La Commission des droits de la jeunesse enquête sur les décès à Wendake

MONTRÉAL — Le premier ministre du Québec, François Legault, a publiquement offert ses condoléances à la famille et à la communauté de Wendake, mardi en conférence de presse à Montréal, alors que la Commission des droits de la personne et des droits de la jeunesse a annoncé avoir lancé une enquête sur le contexte du décès de deux enfants, dimanche dernier.

«Ça a touché tous les Québécois. C’est toujours impossible à comprendre quand quelqu’un tue deux jeunes enfants. On se demande pourquoi, pourquoi on en vient là», a déclaré le premier ministre Legault, dès l’ouverture de sa conférence de presse.

«Évidemment, toutes les enquêtes nécessaires vont être faites. Il y a une enquête de la Sûreté du Québec, étant donné qu’il y a mort, enquête du coroner, et on apprend ce matin qu’il y a une enquête de la Commission des droits de la personne et des droits de la jeunesse.

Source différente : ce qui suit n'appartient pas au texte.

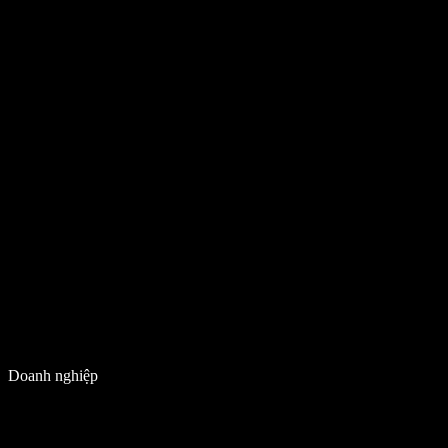
Doanh nghiệp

Et le ministre Lionel Carmant aussi a déclenché une enquête pour voir exactement qu’est-ce qui est arrivé à la DPJ de la Capitale-Nationale, donc quelles sont les informations qui avaient été reçues par la DPJ», a résumé le premier ministre Legault.

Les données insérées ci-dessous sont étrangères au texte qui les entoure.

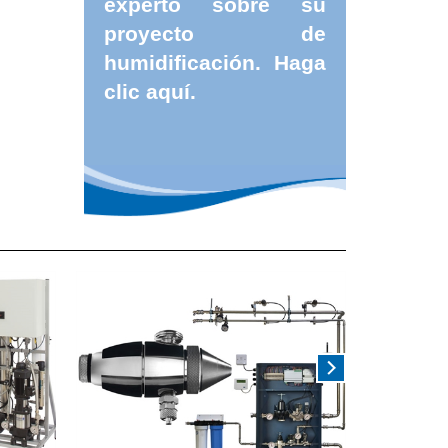
experto sobre su
proyecto de
humidificación.
Haga
clic aquí.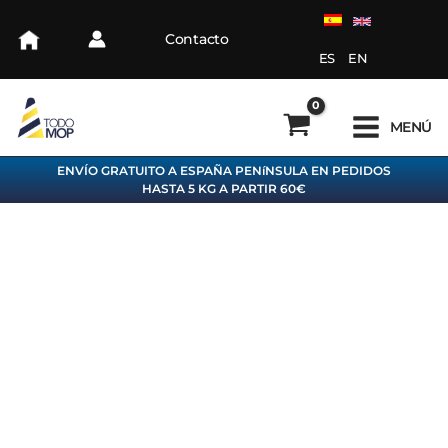
Ir
al
Contacto
contenido
ES
EN
MENÚ
ENVÍO GRATUITO A ESPAÑA PENíNSULA EN PEDIDOS
HASTA 5 KG A PARTIR 60€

Ces informations sont présentement colligées par les autorités et «dès qu’on va avoir plus d’informations, on va être complètement transparent», a promis le premier ministre Legault.

De son côté, la Commission des droits de la personne et des droits de la jeunesse a fait savoir qu’elle avait lancé sa propre enquête de sa propre initiative. Celle-ci ne sera toutefois pas publique, «comme pour toute enquête de la Commission», a-t-on précisé dans un communiqué.

La Commission ne donnera pas d’entrevue à ce sujet et n’émettra pas de commentaires.

Cette enquête s’explique par le fait qu’il y avait déjà eu des signalements à la Direction de la protection de la jeunesse de la Capitale-Nationale concernant la situation de ces enfants.

La Commission a donc pour tâche de vérifier comment la DPJ s’est acquittée de sa mission et si les droits des enfants ont été lésés dans ce contexte.

Dans son communiqué, la Commission des droits explique qu’à la suite de son enquête, si elle a des raisons de croire que les droits des enfants ont été lésés, elle fera les recommandations appropriées à la Direction de la protection de la jeunesse de la Capitale-Nationale et à toute autre instance concernée.